Krankheiten nehmen zu
Mariam und Tochter Sahlan haben Besuch erhalten. Nachbarinnen schauen vorbei, diskutieren über Geburtserfahrungen. Mariam brachte Sahlan im Spital des Lagers zur Welt. Andere Frauen haben Hausgeburten hinter sich.
Sahlan liegt unterdessen unter einem kleinen Zelt aus Moskitonetz. «Die Moskitos kommen auch am Tag», klagt eine der Frauen. Die Mücken übertragen Krankheiten wie Malaria. Doch im Flüchtlingslager ist vor allem die Hygiene ein Problem, immer wieder kommt es zu Ausbrüchen von Typhus oder Cholera.
Natürlich würde ich gerne einen besseren Service bieten.
Der Arzt Omar behandelt seine Patienten auf einem Holztisch mit Matratze in einem Hinterzimmer. Seine Ausrüstung ist rudimentär, oft muss er improvisieren. «Natürlich würde ich gerne einen besseren Service bieten», gesteht er. In den letzten 25 Jahren sei die Gesundheit der Menschen im Lager schlechter geworden, erzählt der Arzt: «Wenn die Kinder weniger zu essen erhalten, sind sie öfters krank.»

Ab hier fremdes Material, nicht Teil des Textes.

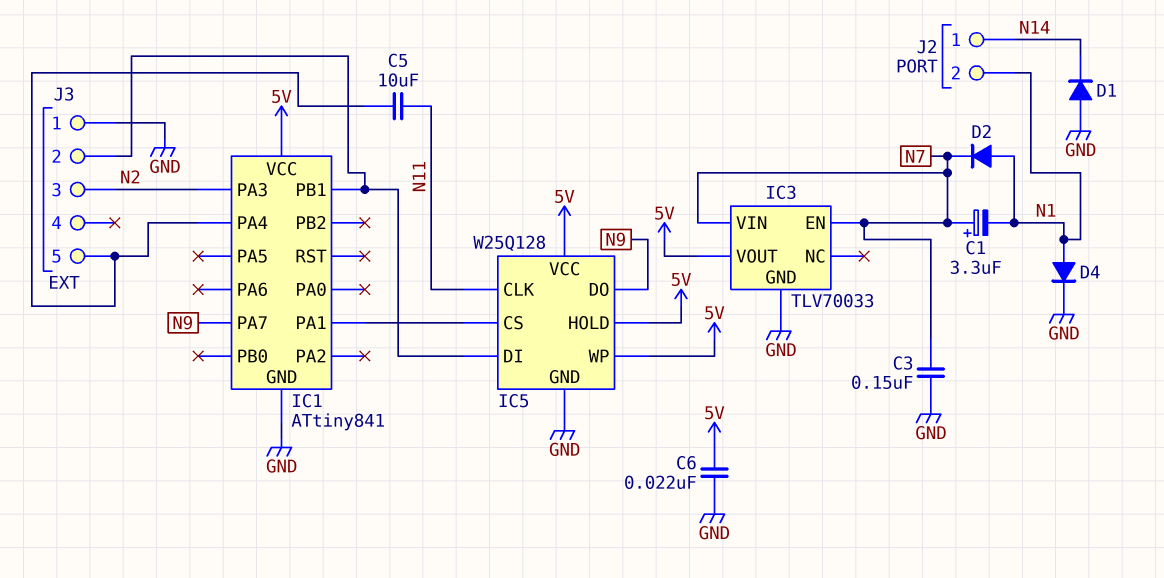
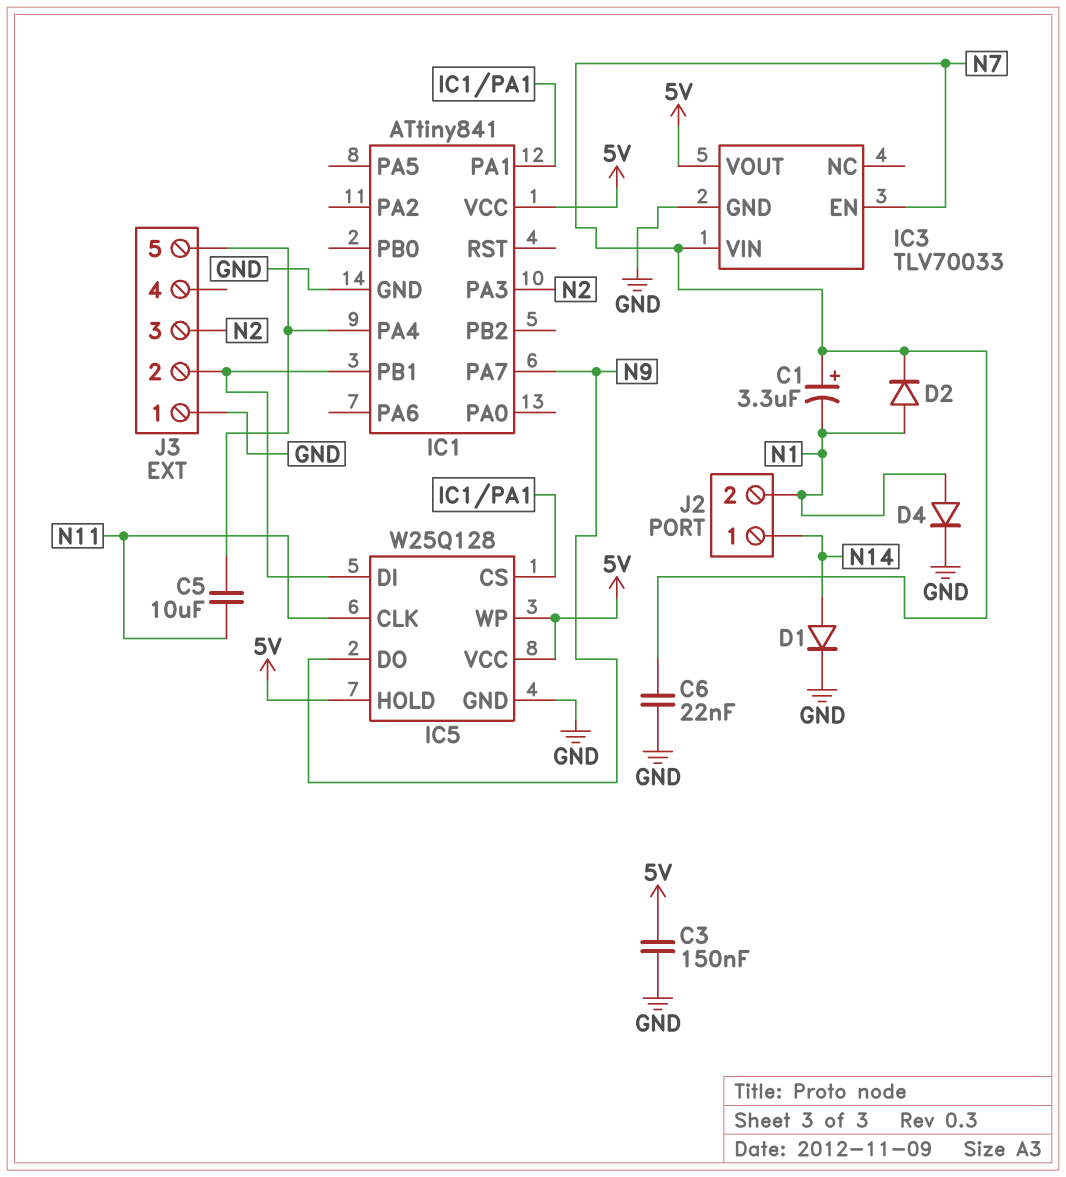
C3: 150nF (GND, N7) -> 150nF (5V, GND)
C6: 22nF (5V, GND) -> 22nF (GND, N7)
D1: diode (A GND, K N14) -> diode (A N14, K GND)

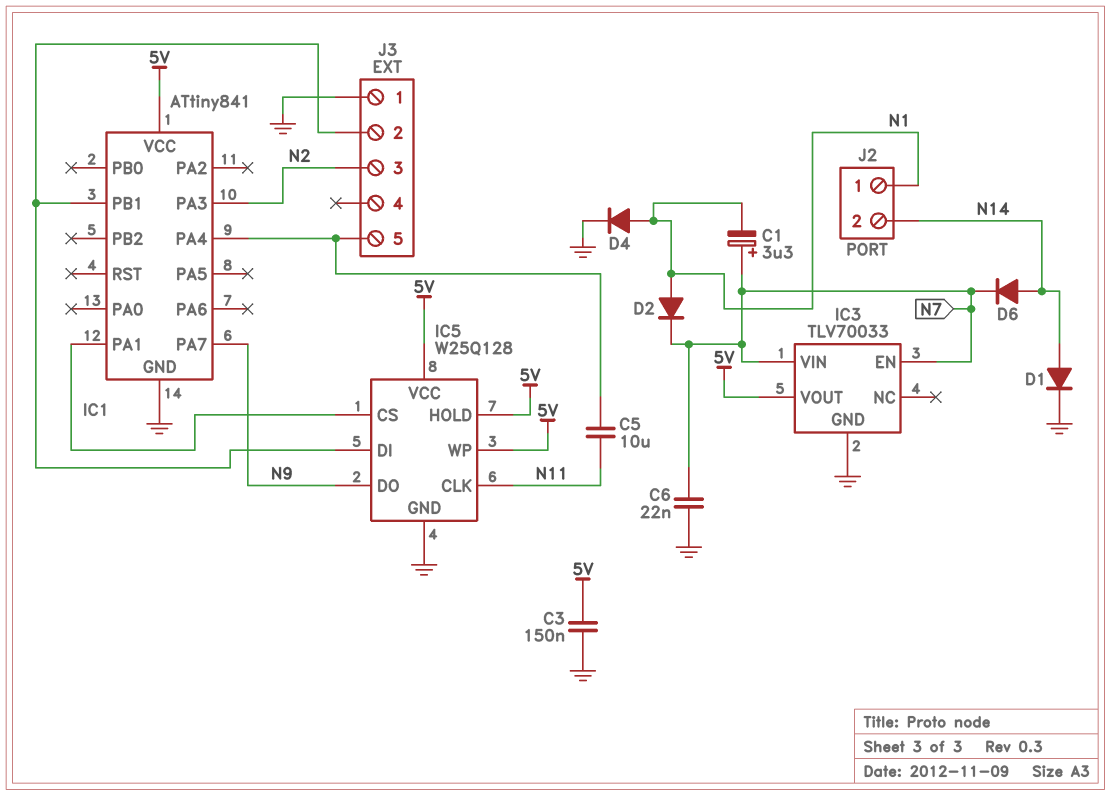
D6: none -> diode (A N14, K N7)
J2 pin 1: N14 -> N1
J2 pin 2: N1 -> N14

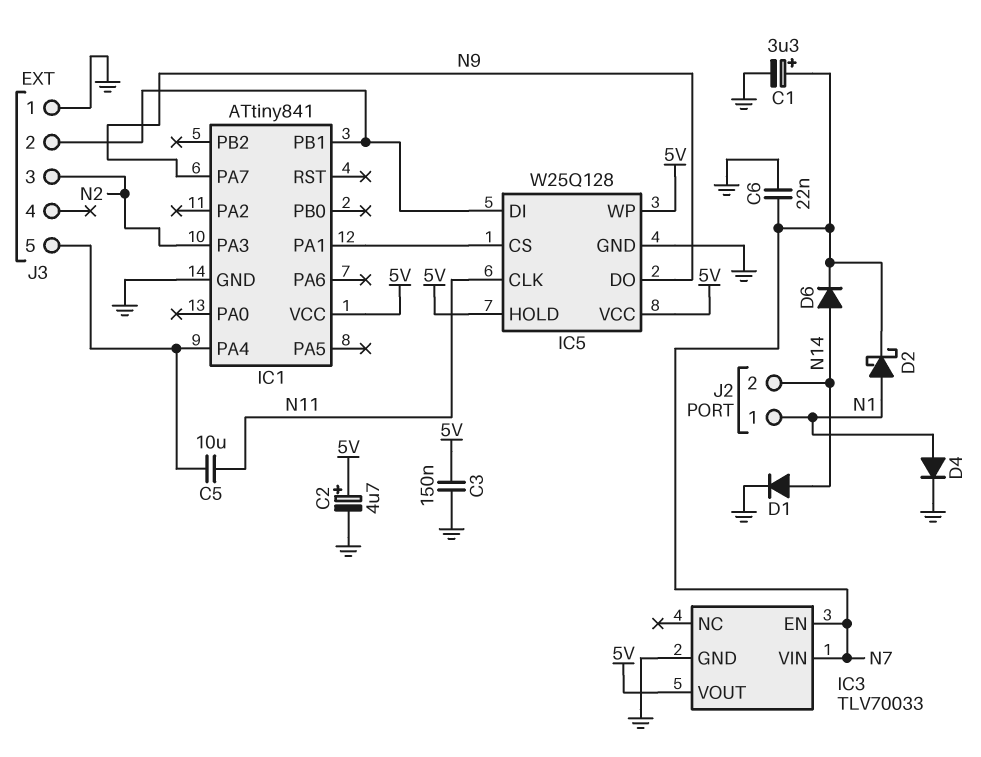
C1: 3.3uF (plus N7, minus N1) -> 3.3uF (plus N7, minus GND)
C2: none -> 4.7uF (plus 5V, minus GND)
D2: diode (A N1, K N7) -> schottky (A N1, K N7)

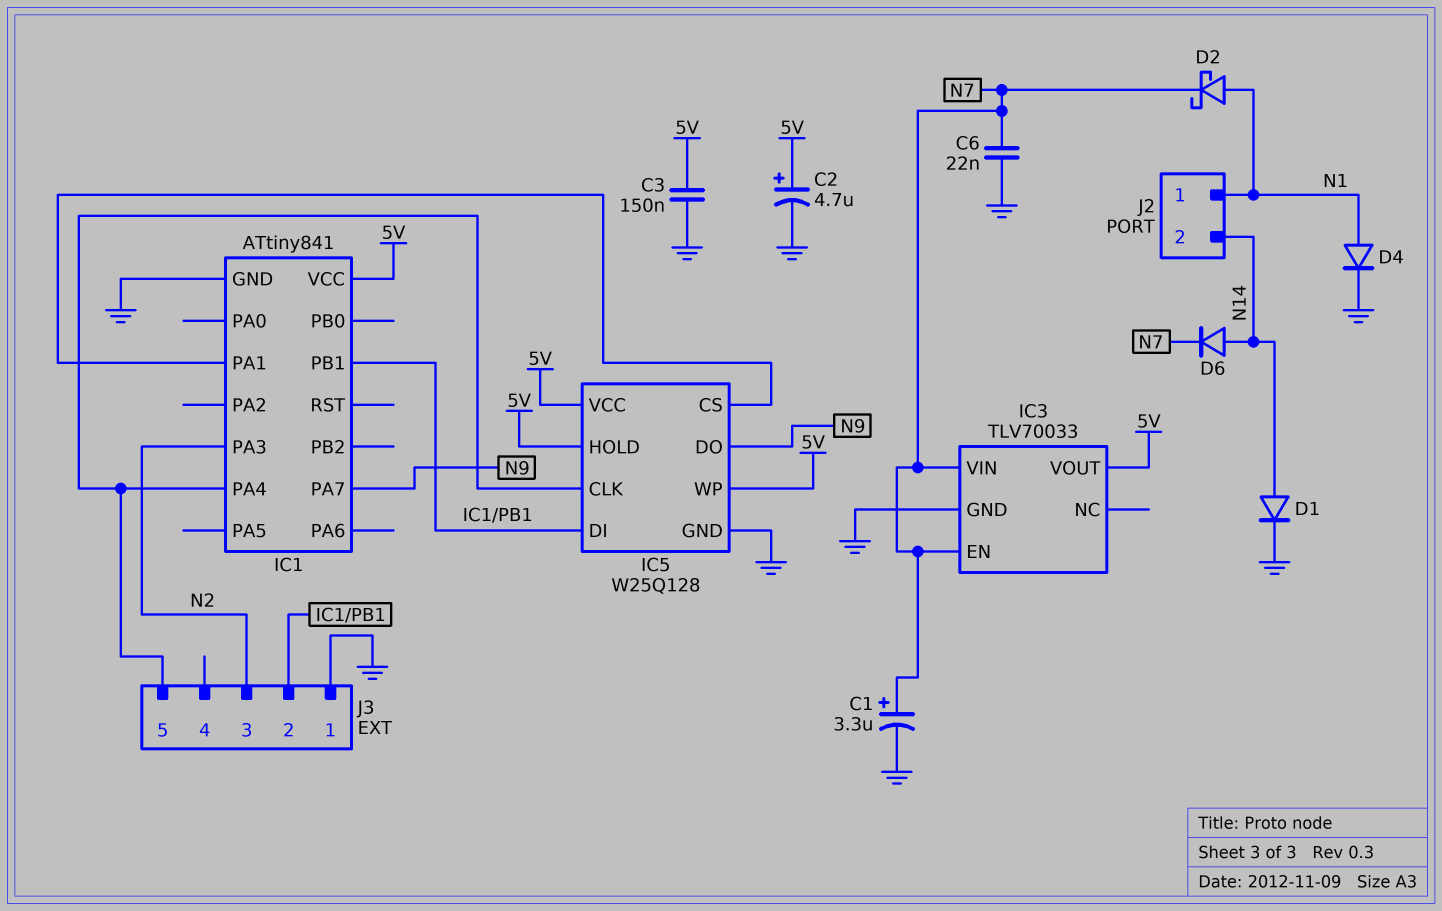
C5: 10uF (IC1/PA4, N11) -> none
IC5 pin CLK: N11 -> IC1/PA4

«Vielleicht werde ich hier sterben.»
Wie alle im Lager hofft auch der 54-jährige Arzt darauf, dass er irgendwann doch noch in Europa oder Nordamerika als Flüchtling anerkannt wird. Dort wäre das Leben besser als im kargen und heissen Nordosten Kenias. Doch die Umsiedlung von Flüchtlingen wurde in den letzten Jahren praktisch eingestellt.
Der grauhaarige Mann schaut auf die staubige Strasse vor seiner Praxis und kratzt sich nachdenklich am Bart: «Vielleicht werde ich hier sterben. Viele, die mit mir ankamen, sind unterdessen tot.»